What makes this book enjoyable is how the author narrates a character’s thoughts and how well it is done. As a reader, you really are inside that person’s mind, you understand their thoughts, ambitions, hopes, and emotions. To do this well, each character has to be well thought-out with an idiosyncratic voice, and thses voices have to fit within the context of the story.
What I found interesting is that for a while, I thought that the writer was a man. It was only when I looked at the front cover half-way through the book that I discovered the writer was a woman (I try not to look at the cover or the blurb at the back as I try not to judge a book by its cover). This surprised me and I’m not entirely sure why that is, I think maybe because she writes men so well.
This is a bitter-sweet book about lost love and the love of literature. Similar to the House of the Mosque, the story is set in a country that is on the verge of change. Bringing in an element of historical fact somehow makes the story more real.

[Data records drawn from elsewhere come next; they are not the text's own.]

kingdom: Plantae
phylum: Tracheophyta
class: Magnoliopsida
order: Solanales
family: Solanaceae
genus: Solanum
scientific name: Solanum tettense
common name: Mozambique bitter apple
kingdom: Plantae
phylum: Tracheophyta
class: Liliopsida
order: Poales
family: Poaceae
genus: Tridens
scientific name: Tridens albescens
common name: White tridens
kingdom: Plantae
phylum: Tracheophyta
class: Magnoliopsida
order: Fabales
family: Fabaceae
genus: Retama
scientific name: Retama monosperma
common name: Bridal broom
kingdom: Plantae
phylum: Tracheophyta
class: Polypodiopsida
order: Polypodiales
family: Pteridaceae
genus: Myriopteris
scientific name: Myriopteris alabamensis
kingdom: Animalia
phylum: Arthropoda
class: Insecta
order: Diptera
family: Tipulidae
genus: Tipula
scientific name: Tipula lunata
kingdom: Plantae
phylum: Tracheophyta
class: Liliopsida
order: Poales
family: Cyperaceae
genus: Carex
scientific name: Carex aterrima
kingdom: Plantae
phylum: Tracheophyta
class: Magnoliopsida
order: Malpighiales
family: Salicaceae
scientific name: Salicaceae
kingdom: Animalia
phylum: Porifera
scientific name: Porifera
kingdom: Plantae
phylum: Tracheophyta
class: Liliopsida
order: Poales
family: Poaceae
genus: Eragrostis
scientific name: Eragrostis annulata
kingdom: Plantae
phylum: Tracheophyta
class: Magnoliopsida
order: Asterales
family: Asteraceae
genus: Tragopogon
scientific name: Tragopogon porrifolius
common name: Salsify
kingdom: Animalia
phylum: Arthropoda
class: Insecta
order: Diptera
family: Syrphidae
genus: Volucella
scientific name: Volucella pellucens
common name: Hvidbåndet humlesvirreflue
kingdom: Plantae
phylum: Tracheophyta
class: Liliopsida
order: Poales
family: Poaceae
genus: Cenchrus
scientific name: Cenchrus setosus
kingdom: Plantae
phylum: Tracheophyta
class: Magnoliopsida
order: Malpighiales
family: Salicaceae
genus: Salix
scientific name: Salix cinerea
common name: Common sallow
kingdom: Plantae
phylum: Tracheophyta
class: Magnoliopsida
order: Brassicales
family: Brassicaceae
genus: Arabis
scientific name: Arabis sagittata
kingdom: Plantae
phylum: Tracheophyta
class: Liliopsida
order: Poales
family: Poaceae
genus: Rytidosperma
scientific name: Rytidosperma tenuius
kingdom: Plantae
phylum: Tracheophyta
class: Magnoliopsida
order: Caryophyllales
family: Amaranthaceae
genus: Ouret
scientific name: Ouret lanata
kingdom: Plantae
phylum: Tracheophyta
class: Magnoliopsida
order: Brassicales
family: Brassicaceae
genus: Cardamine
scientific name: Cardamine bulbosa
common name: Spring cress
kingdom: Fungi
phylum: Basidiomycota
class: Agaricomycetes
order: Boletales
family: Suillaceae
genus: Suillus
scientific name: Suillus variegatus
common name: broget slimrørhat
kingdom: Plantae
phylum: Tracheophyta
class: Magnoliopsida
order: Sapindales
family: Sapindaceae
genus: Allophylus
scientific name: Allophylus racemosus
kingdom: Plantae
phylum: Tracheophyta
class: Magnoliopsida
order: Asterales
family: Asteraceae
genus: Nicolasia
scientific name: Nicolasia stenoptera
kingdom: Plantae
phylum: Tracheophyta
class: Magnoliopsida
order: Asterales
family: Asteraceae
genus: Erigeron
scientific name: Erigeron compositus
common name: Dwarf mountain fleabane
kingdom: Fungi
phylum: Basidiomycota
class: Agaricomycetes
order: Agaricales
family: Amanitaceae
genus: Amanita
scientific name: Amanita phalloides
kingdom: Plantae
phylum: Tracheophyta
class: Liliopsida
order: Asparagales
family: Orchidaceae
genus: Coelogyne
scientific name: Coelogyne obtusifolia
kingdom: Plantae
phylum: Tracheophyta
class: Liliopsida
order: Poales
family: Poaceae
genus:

17. Pigs Foot by Carlos Acosta

Para Berta y tia Lucia, ambas victimas de la misma enfermedad. Y Para Charlotte y Aila

Well I did a Google translate and it says “For Berta and aunt (or girl) Lucia both victims of the same disease. And for Charlotte and Aila”. Now obviously as it’s Google Translate, I will take this dedication with a pinch of salt as Google Translate isn’t known for its accuracy. However, it does make me wonder and it sounds like a sad dedication. If this dedication is accurate, is it a disease as in an actual disease, or is Acosta using this word figuratively, in the way that greed or ignorance can be seen as a disease, for example?

Anyway, back to the book. This again was a refreshing read after the dry spell of Ackroyd’s books. Like the previous book, it is set in a different culture. This time, it takes place in Cuba and the fictional story is set against the real political backdrop of the time. The story opens with the narator immediately talking to the reader which is a powerful device to grab the reader’s attention. The narrator’s voice is very strong and he takes us through his ancestors’ story starting from the 1800s, just before slavery was abolished in Cuba.

However, as the story goes on, the narrator’s voice became weaker. Don’t get me wrong, this is still a strong and enjoyable story but the narrator gets a little weaker in comparison. I also enjoyed the story of his ancestors more than his own story. The story then becomes quite surreal but I won’t give it away. All in all, the book is an enjoyable read and makes the commute bearable.

What is interesting about this book is that the writer is the Carlos Acosta, the famous ballet dancer. It is always interesting (and a little annoying) when I encounter someone who excels at more than one thing. All I want is to write and publish a book. Maybe I should try ballet.